__Activity__: Rewrite the listing below, replacing every occurrence of "chart" with "graph" and keeping everything else unchanged. Omit the pictures from your output.

Rendered chart images
□ □ □ □ □
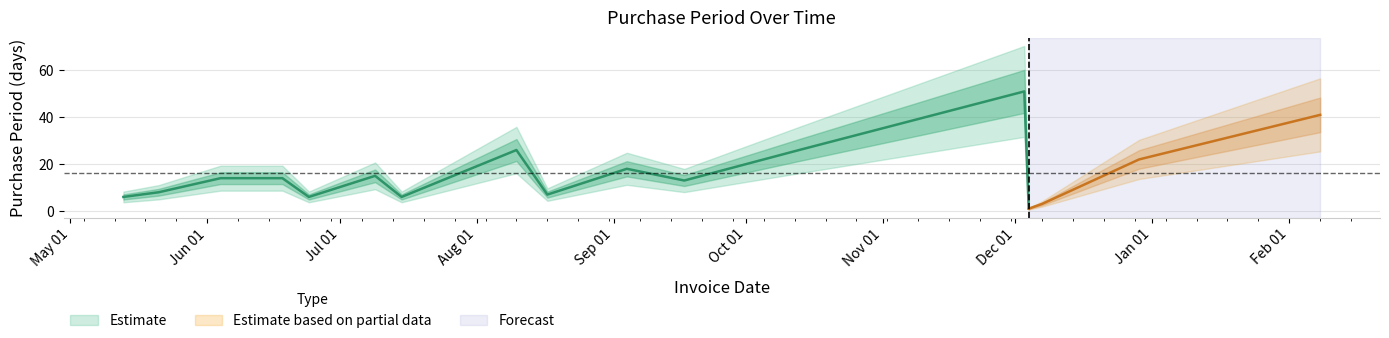

List the labels in order of value, smallest first.

2015-12-04, 2015-12-07, 2015-05-13, 2015-06-24, 2015-07-15, 2015-08-17, 2015-05-21, 2015-09-17, 2015-06-04, 2015-06-18, 2015-07-09, 2015-09-04, 2015-12-29, 2015-08-10, 2015-10-13, 2016-02-08, 2015-12-03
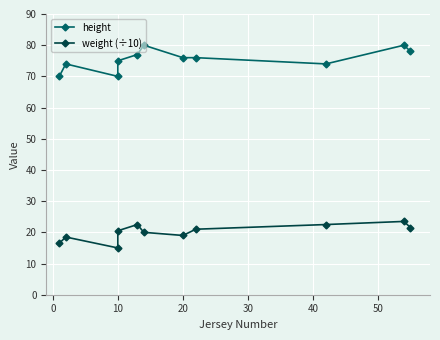

True or false: weight (÷10) and height intersect in this chart.

False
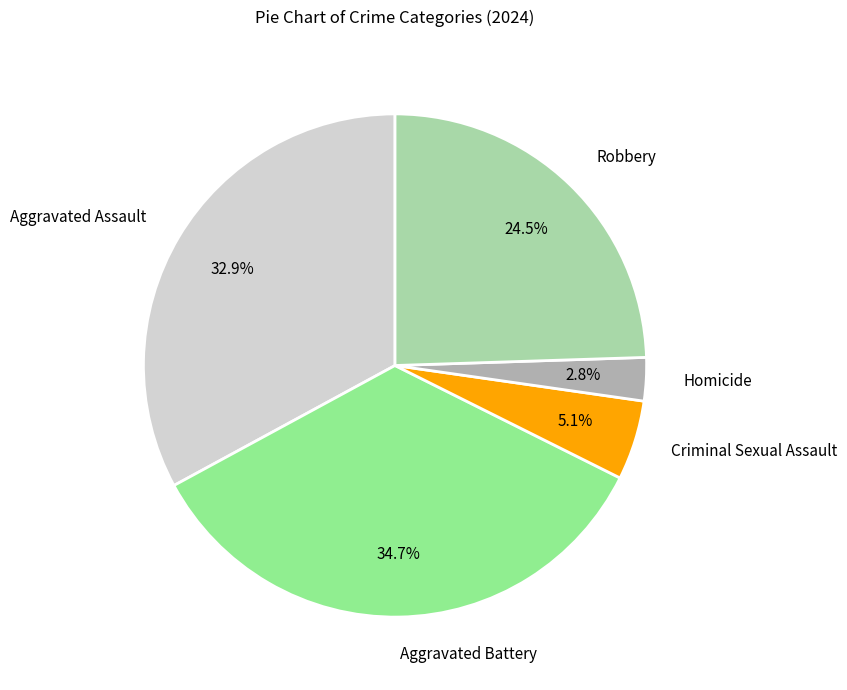

Rank the categories by value from highest to lowest.

Aggravated Battery, Aggravated Assault, Robbery, Criminal Sexual Assault, Homicide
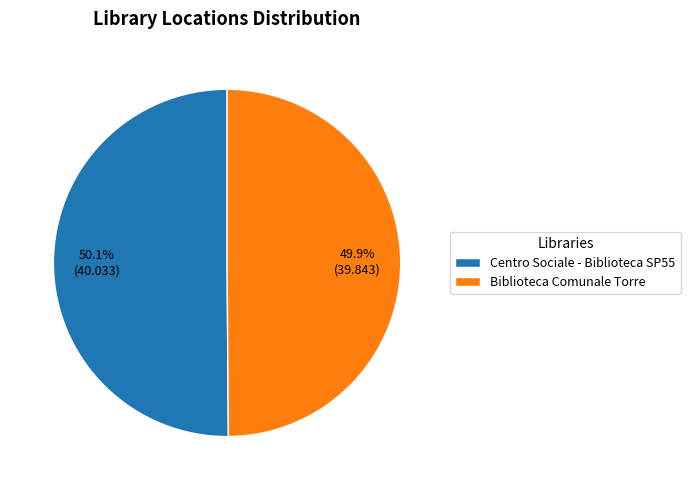

How much of the chart is everything except Centro Sociale - Biblioteca SP55?

49.9%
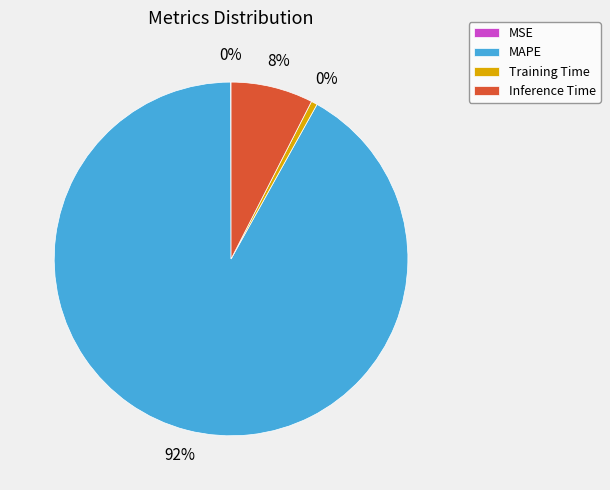

How many segments does this pie chart have?

4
□ □ □ □ □
__Reply to the task__:
List the labels in order of value, smallest first.

2015-12-04, 2015-12-07, 2015-05-13, 2015-06-24, 2015-07-15, 2015-08-17, 2015-05-21, 2015-09-17, 2015-06-04, 2015-06-18, 2015-07-09, 2015-09-04, 2015-12-29, 2015-08-10, 2015-10-13, 2016-02-08, 2015-12-03

True or false: weight (÷10) and height intersect in this graph.

False

Rank the categories by value from highest to lowest.

Aggravated Battery, Aggravated Assault, Robbery, Criminal Sexual Assault, Homicide

How much of the graph is everything except Centro Sociale - Biblioteca SP55?

49.9%

How many segments does this pie graph have?

4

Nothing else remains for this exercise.